Plateros Centor Historico Rotary Club of Mexico City
Stan and I are trying to make the best of our time here in D.F. (Mexico City), and like many situations changes in plans brings new opportunities. One such opportunity we are taking advantage of is with Ferando Becerril (a colleague of Hector Chogoya Cortes – from my trip to Geneva in Jan). Ferando is a member of the “Plateros Centro Historico Rotary” here in D.F. Hector invited us to join him at their weekly breakfast meeting. We were “distinguished visitors”, and I gave a 20 slides in 5 minutes (like an Ignite pitch) about our work with the Hunger Project. I did my first Ignite style presentation at the BGI alumni meeting a few months ago and it was a great test run for the pitch I gave today. Meeting Ferando has already been very helpful. This Mexico City Rotary club is collaborating with the Ballard (Seattle) Rotary club to help build a community center in a challenged area of Mexico City. Many of the members in attendance were excited to learn of our work and are very excited to have us join their efforts in collaboration with the Ballard club.
The meeting was held in the Club de Banqueros Mexico, which is downtown in the historic district. We took the subway from our hotel and arrived much too early (we are gringos) so we stopped at a very upscale coffee place Puntos del Cielo, which has some very fancy and the most expensive espresso machines I have ever seen, to kill some time! Yes ,the coffee was great 🙂
The meeting was very formal and started promptly at 8:30, We were introduced as the “distinguished visitors” and we apologized for our casual dress as we were not planning on having these kinds of opportunities on this trip.. We were given about 10 minutes of the pre-programmed time to be introduced by Ferando and give my pitch promptly at 9:10.
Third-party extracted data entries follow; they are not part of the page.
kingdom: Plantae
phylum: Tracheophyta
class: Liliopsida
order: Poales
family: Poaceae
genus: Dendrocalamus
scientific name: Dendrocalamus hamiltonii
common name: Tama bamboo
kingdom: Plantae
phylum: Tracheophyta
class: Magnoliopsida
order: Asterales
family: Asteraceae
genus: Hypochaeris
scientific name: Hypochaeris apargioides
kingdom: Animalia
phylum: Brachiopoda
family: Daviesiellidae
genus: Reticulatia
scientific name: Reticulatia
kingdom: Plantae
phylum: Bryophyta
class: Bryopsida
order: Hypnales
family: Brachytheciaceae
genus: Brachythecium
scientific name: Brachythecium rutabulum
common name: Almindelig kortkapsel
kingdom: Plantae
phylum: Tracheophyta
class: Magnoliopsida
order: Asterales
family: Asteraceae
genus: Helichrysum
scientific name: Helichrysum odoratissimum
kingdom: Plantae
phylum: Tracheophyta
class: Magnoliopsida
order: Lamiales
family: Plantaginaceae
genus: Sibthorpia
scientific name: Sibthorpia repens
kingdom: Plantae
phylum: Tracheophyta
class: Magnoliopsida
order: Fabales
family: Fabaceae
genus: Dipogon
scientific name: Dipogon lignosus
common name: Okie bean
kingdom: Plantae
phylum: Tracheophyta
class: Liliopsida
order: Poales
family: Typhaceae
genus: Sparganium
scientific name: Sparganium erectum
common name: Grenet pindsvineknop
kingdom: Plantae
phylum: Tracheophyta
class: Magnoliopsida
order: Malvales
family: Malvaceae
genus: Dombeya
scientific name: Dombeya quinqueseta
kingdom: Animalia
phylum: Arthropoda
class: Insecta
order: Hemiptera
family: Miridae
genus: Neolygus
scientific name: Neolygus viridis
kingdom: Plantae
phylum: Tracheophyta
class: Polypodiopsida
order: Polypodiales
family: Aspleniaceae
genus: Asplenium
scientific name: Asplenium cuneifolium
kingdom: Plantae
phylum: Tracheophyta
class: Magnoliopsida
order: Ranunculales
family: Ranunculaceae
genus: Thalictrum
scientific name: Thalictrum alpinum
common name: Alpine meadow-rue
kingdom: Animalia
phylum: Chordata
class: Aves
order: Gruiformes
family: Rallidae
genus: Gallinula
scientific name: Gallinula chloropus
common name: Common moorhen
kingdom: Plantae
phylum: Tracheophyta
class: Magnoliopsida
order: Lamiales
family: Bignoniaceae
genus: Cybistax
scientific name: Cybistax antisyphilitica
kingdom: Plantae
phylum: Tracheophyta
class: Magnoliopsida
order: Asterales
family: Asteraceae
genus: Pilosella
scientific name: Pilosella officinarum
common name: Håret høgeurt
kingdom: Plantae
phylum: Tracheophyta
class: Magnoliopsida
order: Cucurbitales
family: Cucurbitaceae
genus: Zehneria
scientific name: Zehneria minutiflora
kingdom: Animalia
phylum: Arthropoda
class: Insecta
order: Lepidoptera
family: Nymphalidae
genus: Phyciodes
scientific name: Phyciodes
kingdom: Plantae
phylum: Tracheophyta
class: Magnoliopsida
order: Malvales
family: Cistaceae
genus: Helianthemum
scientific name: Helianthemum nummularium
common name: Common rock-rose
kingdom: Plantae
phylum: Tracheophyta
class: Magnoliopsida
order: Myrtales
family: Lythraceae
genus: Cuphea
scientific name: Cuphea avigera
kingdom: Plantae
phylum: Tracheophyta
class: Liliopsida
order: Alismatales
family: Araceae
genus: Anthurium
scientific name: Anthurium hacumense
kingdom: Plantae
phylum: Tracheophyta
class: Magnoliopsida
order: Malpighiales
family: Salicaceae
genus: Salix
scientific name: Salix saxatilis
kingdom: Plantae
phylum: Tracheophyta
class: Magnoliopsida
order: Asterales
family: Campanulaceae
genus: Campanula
I think the pitch went great with Stan advancing the slides every 15 seconds (as I could not figure out how to get PowerPoint to do it). After the meeting Stan and I were invited to do a site visit to the community center site on Thursday for us to see and think about the possibilities.
Our next adventure with the subway began when we misread the transit map and took the wrong train. We then were like “prairie dogs” at several stops. Coming up to street level and realizing we were not where we wanted to be. Thanks to Google maps we got our bearings and after several stops and transfers we got the correct train, only to find that it was not running! Thus we had a 20 minute walk to get to the THP offices.
Now, after the great lunch by Sylvia we are stuck inside due a big thunder storm.